__Vorgegebener Text__
▬▬▬
Mieterabfindungen bei Renovierung sind Werbungskosten

23. Februar 2023

Abfindungen, die ein Erwerber den bisherigen Mietern zahlt, damit sie die Wohnungen vorzeitig räumen, um umfassende Renovierungsarbeiten durchführen zu können, sind sofort abzugsfähige Werbungskosten.
(BFH, Urteil vom 20. September 2022, Az. IX R 29/21)

Der Fall
Die Klägerin erwarb im Jahr 2016 eine denkmalgeschützte Immobilie mit vier Wohnungen, die sie in den folgenden zwei Jahren komplett sanierte. Um die Arbeiten zügig durchführen zu können, räumten die bisherigen Mieter die Wohnungen und erhielten im Gegenzug eine Abfindung in Höhe von insgesamt 35.000 Euro. Die Frage, wie diese Entschädigungszahlung steuerlich behandelt wird, führte zum Streit zwischen der Eigentümerin und der Finanzverwaltung. Die Klägerin war der Auffassung, dass diese Kosten im Jahr der Zahlung die Steuerlast in vollem Umfang minderten. Das Finanzamt behandelte die Abfindung hingegen als anschaffungsnahe Herstellungskosten. Denn unter Einbeziehung der weiteren Renovierungskosten war die im Gesetz genannte 15%-Grenze in Bezug auf die Anschaffungskosten des Gebäudes überschritten. Als Folge wären die Kosten nur verteilt über die gewöhnliche Nutzungsdauer im Wege der Abschreibung steuermindernd abziehbar.
▬▬▬
__Quellmaterial__
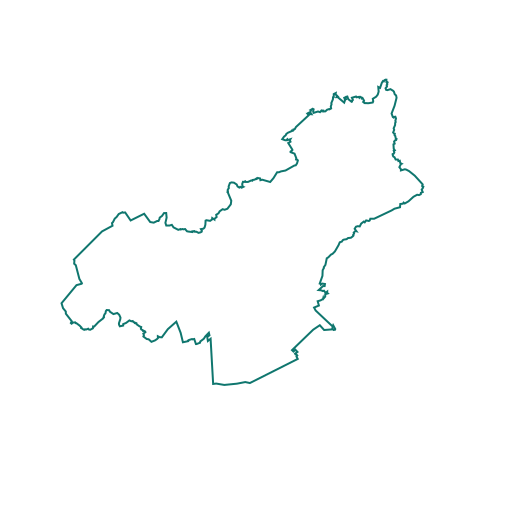 Villa Corona, Jalisco, Mexico (Albers equal-area conic projection), rotated 64°
{"feature_id": "50627088B54593739216200", "entity_name": "Villa Corona", "entity_type": "district", "adm_level": 2, "iso_a3": "MEX", "parent_name": "Mexico", "parent_adm1": "Jalisco", "projection": "albers", "projection_center": [-103.727, 20.389], "detail": "fine", "context": "isolated", "style": "outline", "palette": "teal", "viewbox_px": 512, "rotation_deg": 64, "n_neighbors": 0, "source": "geoboundaries", "source_scale": "gbopen_adm2", "svg_char_len": 6057}
<svg xmlns="http://www.w3.org/2000/svg" viewBox="0 0 512 512"><g transform="rotate(64 256 256)"><path d="M275.3,105.2L272.5,103.5L273.4,101.1L272.7,99.9L274.0,99.3L273.7,95.0L271.8,88.5L271.6,84.3L272.7,82.8L272.7,80.8L271.5,80.1L271.6,78.1L269.0,78.0L268.1,76.3L267.0,75.2L266.6,75.5L266.9,75.9L265.9,76.0L264.7,74.8L263.6,75.1L253.4,78.1L246.8,81.2L244.2,83.1L243.3,84.2L242.6,88.2L241.7,87.7L239.0,88.2L236.9,85.5L236.9,84.7L235.6,85.6L233.4,85.0L233.1,86.4L231.5,86.2L230.5,88.2L228.0,88.2L226.7,89.0L224.9,88.8L224.3,88.5L224.4,87.4L223.6,86.3L221.7,86.0L221.8,84.9L220.0,85.2L215.9,83.5L215.8,82.1L213.8,81.8L213.1,80.7L213.2,79.2L212.4,78.4L211.8,78.9L209.2,78.2L208.2,78.5L207.0,77.7L206.7,78.2L205.1,78.6L203.2,76.5L201.6,76.3L199.3,73.6L197.4,72.6L196.8,71.7L195.6,71.5L193.8,69.9L191.9,69.7L191.5,71.1L191.9,71.6L191.1,72.1L187.4,71.7L181.7,65.6L175.4,60.3L173.1,59.7L171.5,60.4L168.7,60.0L167.7,60.3L165.0,62.0L164.5,65.2L163.7,66.2L162.0,66.0L161.1,64.0L159.7,63.7L159.5,62.9L158.4,62.6L157.7,61.6L157.3,61.6L156.7,62.5L154.7,61.5L154.3,62.2L154.3,63.5L155.1,64.6L154.4,65.2L155.5,67.0L159.3,70.8L157.7,72.0L162.0,73.7L164.3,75.8L165.5,78.2L165.9,82.1L168.3,82.8L169.2,83.8L168.0,87.9L166.1,91.5L165.5,91.4L164.5,92.1L163.7,90.8L160.7,91.0L160.7,91.9L159.8,91.7L158.7,92.5L159.1,93.7L158.1,93.7L157.4,96.1L156.5,96.2L155.8,100.4L158.2,100.5L158.5,101.7L159.3,102.0L159.3,102.5L155.5,104.3L152.8,104.0L152.8,104.6L152.4,105.0L152.5,106.0L155.5,106.6L152.6,106.2L152.5,107.3L154.9,107.6L156.8,109.5L149.8,112.6L149.2,112.4L148.5,114.0L147.6,112.8L145.6,113.7L144.5,112.9L144.5,115.1L147.3,116.5L147.1,117.2L148.9,118.2L151.6,121.3L152.6,121.5L154.5,123.3L156.3,123.8L156.4,125.6L156.0,125.8L155.7,128.1L156.4,130.2L155.6,132.2L154.8,131.8L154.2,132.9L154.4,133.5L154.0,133.6L154.8,135.4L153.3,136.9L152.6,141.5L151.0,141.2L149.4,139.9L148.5,140.5L148.7,143.0L149.2,142.7L150.5,144.2L150.4,145.4L151.5,144.6L151.2,144.2L152.9,144.0L151.0,147.3L152.6,147.0L157.6,163.6L158.9,165.4L158.7,167.0L159.4,167.2L159.6,168.0L159.0,168.8L159.4,169.1L159.2,173.4L159.7,175.5L160.5,176.3L161.0,178.5L162.5,181.2L164.7,179.1L165.3,178.0L164.8,176.7L165.7,176.7L166.1,173.9L166.7,174.8L168.4,174.9L168.6,177.5L176.4,176.7L176.9,177.0L177.3,179.2L177.8,179.4L180.9,176.5L185.7,176.9L186.8,177.7L187.7,176.6L188.5,176.5L190.8,178.6L191.9,180.5L191.5,181.9L192.1,192.0L190.9,196.5L190.8,198.6L190.0,200.3L193.7,206.2L195.7,210.8L190.2,216.9L189.8,218.8L188.1,218.3L186.9,219.9L187.0,221.3L186.5,221.2L186.8,223.7L186.2,225.7L186.7,226.3L186.0,227.2L185.9,230.8L184.7,233.2L184.1,233.1L184.1,234.5L183.6,235.2L185.3,236.9L186.6,237.2L187.3,237.9L188.3,237.1L188.3,239.0L186.9,239.9L187.2,241.0L186.3,241.6L185.3,242.1L183.3,242.0L180.4,243.7L179.1,245.8L179.0,247.5L181.5,250.1L183.1,250.7L184.0,252.3L185.8,253.4L185.9,253.0L187.2,253.5L195.5,254.0L198.5,256.0L201.0,261.0L200.7,263.9L199.3,265.5L199.9,269.1L201.2,271.0L201.5,273.7L203.7,274.3L204.4,277.1L205.0,277.4L202.7,278.7L203.9,279.5L204.3,281.8L202.1,284.9L202.1,285.8L205.7,287.8L207.9,289.8L208.4,291.3L207.7,293.7L209.7,293.6L210.4,294.3L210.4,295.7L210.0,297.5L208.1,298.9L207.2,300.6L206.6,300.5L205.9,302.5L206.5,302.8L204.3,306.2L203.5,307.2L200.7,307.9L200.2,309.6L199.5,310.3L199.2,312.0L198.7,312.1L198.4,314.4L194.1,317.6L191.1,318.0L190.7,320.4L189.3,323.3L186.5,322.9L182.3,319.5L178.0,317.9L177.1,319.9L178.8,322.9L179.3,325.7L180.5,326.6L181.8,328.3L181.2,329.5L181.2,333.3L179.1,336.2L169.0,338.0L169.1,353.1L159.5,354.5L158.8,356.5L158.1,356.8L158.1,361.0L159.8,364.1L160.5,366.6L162.8,369.6L163.3,371.0L165.9,371.7L166.4,383.6L179.4,421.3L180.5,421.2L183.2,422.8L185.3,422.0L199.2,424.8L204.2,424.4L204.5,424.9L203.5,430.1L213.2,451.5L218.3,452.3L222.5,451.3L224.5,452.2L233.9,450.2L235.1,451.8L236.0,451.4L235.6,449.7L236.4,447.6L237.3,447.5L237.6,446.9L241.3,445.0L243.2,444.4L243.9,444.7L244.1,444.2L244.9,444.2L246.6,443.2L247.2,442.4L246.9,441.8L247.6,440.9L247.8,438.7L248.6,438.6L249.6,437.4L249.5,434.3L247.9,433.3L248.5,432.4L246.3,426.6L245.0,420.5L244.3,420.1L244.3,419.4L243.2,419.0L242.0,417.7L241.6,416.5L239.7,415.1L239.1,413.9L240.3,411.8L242.1,411.7L245.7,409.6L246.4,405.7L248.8,404.7L251.9,404.8L253.2,405.6L256.4,408.7L257.7,409.2L259.5,409.2L260.3,405.9L259.0,405.2L259.2,402.1L258.4,398.0L260.0,396.7L260.4,395.3L261.4,395.2L262.4,394.3L263.1,394.4L263.5,393.3L264.1,392.9L264.9,393.3L268.2,391.5L269.5,390.3L271.0,391.4L271.9,391.2L273.0,390.3L273.9,390.4L274.2,389.5L275.3,388.7L276.0,388.8L276.4,391.3L278.0,391.4L279.0,392.5L282.7,390.6L283.8,389.0L287.3,387.6L287.6,383.8L287.2,381.1L286.5,379.4L285.7,379.7L285.1,379.4L286.7,378.2L287.8,376.3L283.1,367.3L280.1,356.4L292.0,357.4L301.5,359.5L302.8,354.3L302.2,354.1L302.1,353.1L302.6,349.9L303.1,349.6L303.5,347.9L308.8,348.6L309.1,348.0L309.4,344.3L308.4,343.6L307.5,339.2L306.0,336.7L304.3,332.0L306.9,332.6L307.3,335.3L311.3,336.5L310.5,333.1L352.2,350.6L353.2,347.7L358.0,341.0L362.4,329.1L364.6,320.9L367.5,317.2L366.8,263.6L364.1,263.7L363.5,262.5L362.2,262.9L361.8,263.6L360.9,263.7L360.4,260.8L357.5,261.7L358.3,264.2L356.4,264.9L347.3,236.9L346.2,229.0L352.4,227.2L355.3,219.8L354.6,219.2L356.5,218.7L356.9,217.3L356.4,216.8L352.1,217.0L353.0,218.0L331.1,226.3L327.8,226.4L328.1,221.2L323.7,220.4L324.2,217.4L324.0,214.6L323.3,214.0L323.9,214.1L322.8,211.6L320.7,210.5L321.1,207.9L319.7,208.5L320.0,208.0L319.2,207.6L319.6,209.6L317.0,210.1L316.8,211.3L315.4,212.5L314.1,214.6L312.4,209.0L313.1,207.5L311.4,206.3L309.8,208.6L310.1,210.2L309.4,210.0L308.7,210.8L303.0,205.0L298.0,202.3L296.5,200.2L295.8,200.0L294.4,197.5L289.1,193.4L288.9,191.6L287.6,188.0L287.6,186.2L286.5,183.1L282.4,177.0L280.4,174.7L280.7,172.6L279.8,171.0L279.8,169.8L280.6,167.2L280.2,165.4L281.2,162.7L280.8,160.6L280.4,159.5L279.7,159.5L278.8,158.0L277.8,157.9L277.1,155.6L277.7,154.9L274.8,155.4L273.5,153.3L273.8,151.5L274.9,149.8L273.0,147.3L272.3,144.0L273.4,143.5L272.3,141.4L274.0,139.2L273.9,138.2L272.6,136.9L274.3,133.5L274.5,114.1L274.2,110.8L275.3,105.2Z" fill="none" stroke="#0f766e" stroke-width="2"/></g></svg>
▬▬▬
__Aufgabe__
Wie hoch war laut dem Text zu Mieterabfindungen die Abfindung, die die bisherigen Mieter insgesamt erhielten?

__Lösung__
Insgesamt 35.000 Euro.